> [YOUR OBJECTIVE]: Check every line below for the word "imperial" and copy the ones that have it.

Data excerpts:
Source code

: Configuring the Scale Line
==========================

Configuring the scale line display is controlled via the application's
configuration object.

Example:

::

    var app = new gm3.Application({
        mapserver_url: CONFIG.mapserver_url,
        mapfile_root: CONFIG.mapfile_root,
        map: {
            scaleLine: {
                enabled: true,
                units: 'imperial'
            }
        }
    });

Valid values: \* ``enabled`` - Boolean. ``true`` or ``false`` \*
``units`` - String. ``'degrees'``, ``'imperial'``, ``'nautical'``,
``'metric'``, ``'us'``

> [RESPONSE TO THIS EXERCISE]:
                units: 'imperial'
``units`` - String. ``'degrees'``, ``'imperial'``, ``'nautical'``,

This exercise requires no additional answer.